Leaving out unhealthy ingredients

In the process of buying healthy ingredients to make nutritious and delicious dishes, you should also ditch using unhealthy ingredients in your cooking. These include sugar, processed foods (such as hot dogs, hams, and sausages), liquids containing corn syrup, and products made with refined white flour. However, some dishes can be tricky when it comes to evaluating its "healthiness."

An example of which is spaghetti and meatballs that have very healthy spaghetti sauce made of lycopene-rich tomatoes but also has that pasta made of refined white flour and meatballs that may have a lot of saturated fat.

To deal with this, replace the pasta with whole wheat spaghetti and use turkey meat instead of beef in making meatballs. You could also try decreasing serving portions or "counteracting" the unhealthy ingredients by adding a big serving of vegetable salad as a side dish.

Cooking methods

How you cook a dish is also very important. You may think preparing a salad is healthy because of the fresh vegetables, but you may have also included deep-fried croutons. Frying food deep in a pot of oil can be considered as the least healthy of all cooking methods, especially if the oil is used more than once.
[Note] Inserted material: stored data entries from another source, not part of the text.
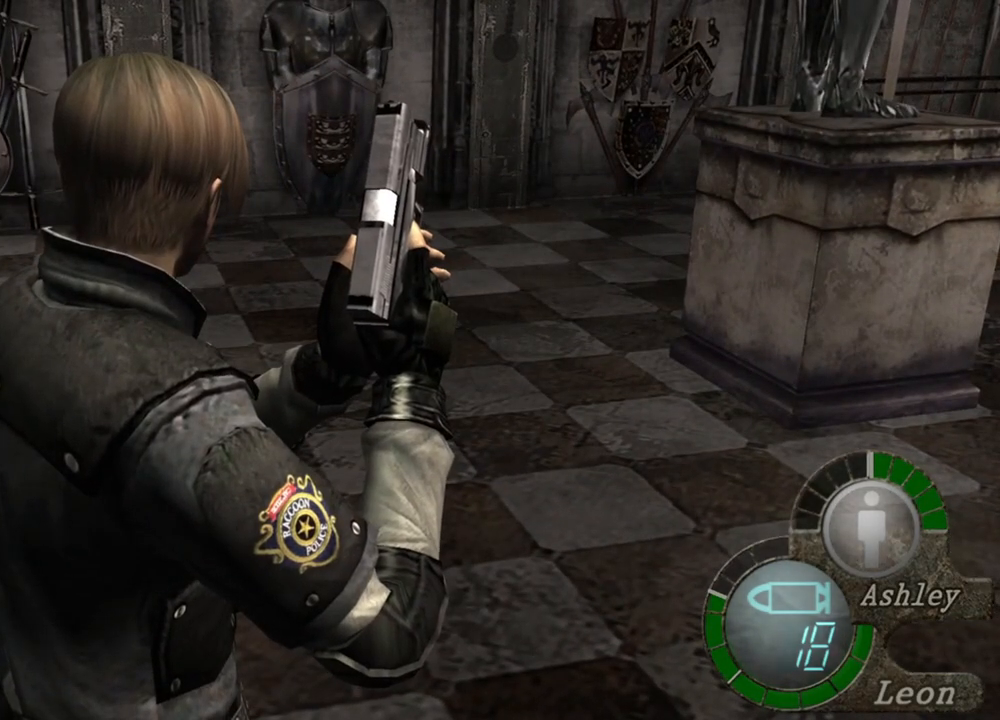
{"keys": [], "mouse": [], "events": []}
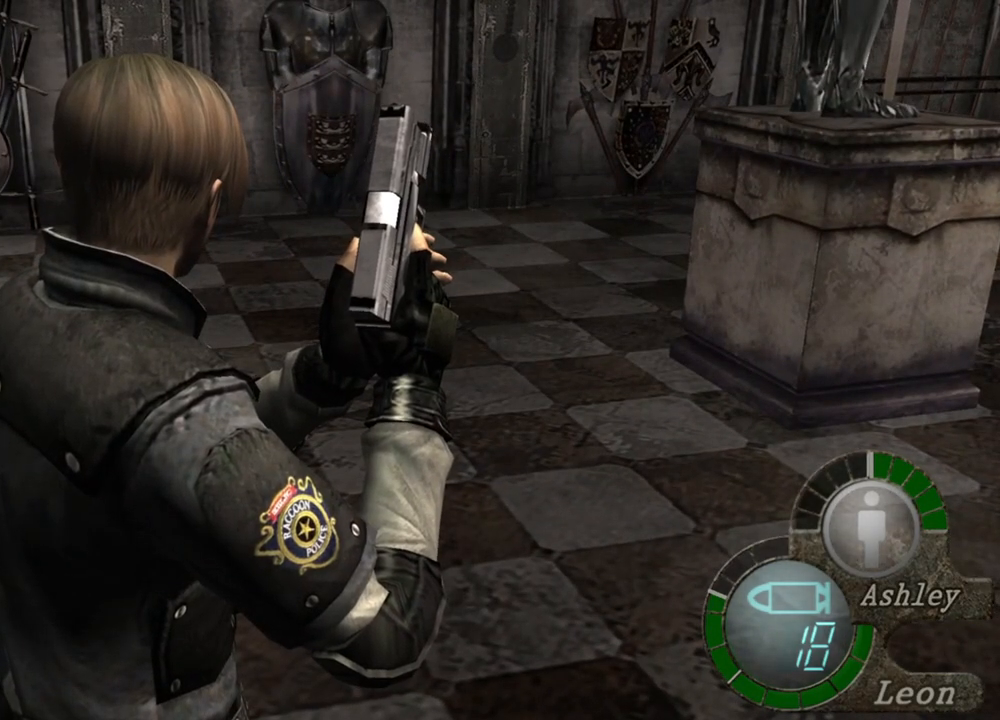
{"keys": [], "mouse": [], "events": []}
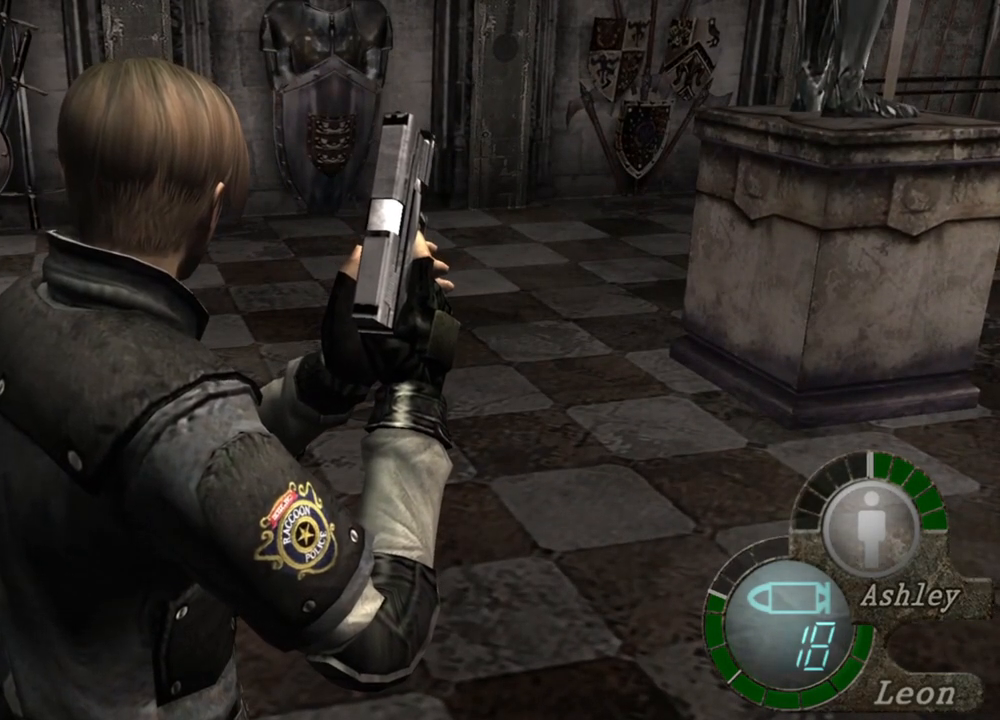
{"keys": ["w"], "mouse": [], "events": [[267, "w", "down"]]}
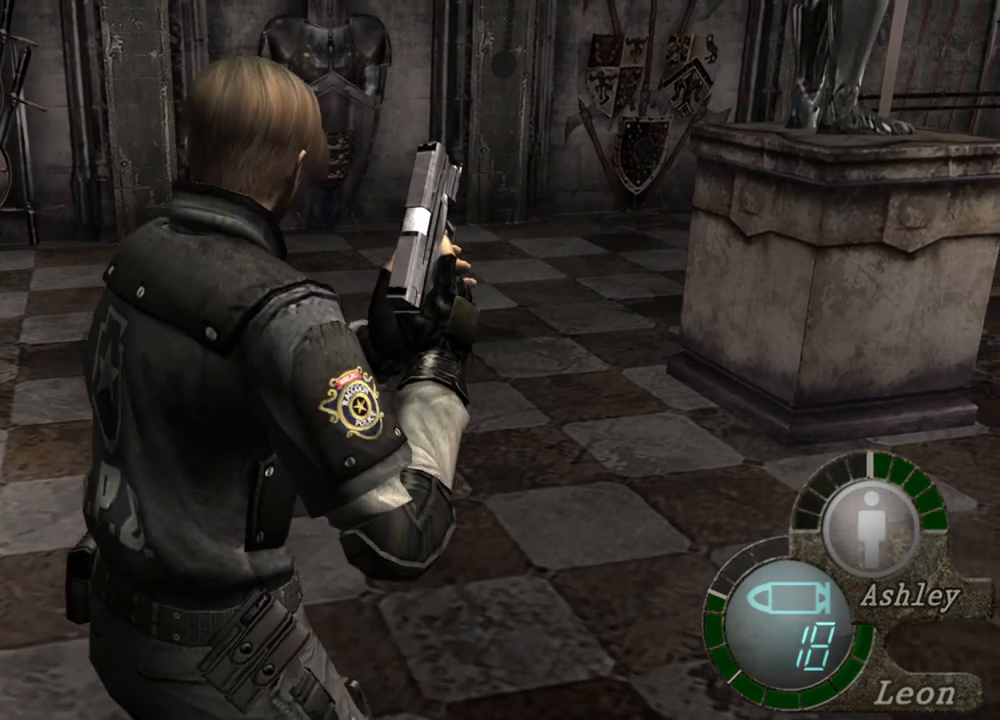
{"keys": ["w"], "mouse": [], "events": []}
Pan frying may be a little okay, but cooking your food on top of a lot of oil could be a problem, especially if the food is wrapped in a batter that would absorb more oil as it cooks. Meanwhile, boiling may not add unnecessary calories to your food, but you will lose important nutrients if you drain the water off.

Among the healthy cooking methods include roasting in an oven, baking foods that are usually fried (like potato chips and french fries), steaming, stir frying, and even microwaving. If you are still insistent on frying food, choose healthier oils like olive, canola, and even corn.

Also, how you prepare foods matters as well. For instance, it is better to cook potatoes with its skin unpeeled because it keeps the crop’s vitamin C and fiber contents.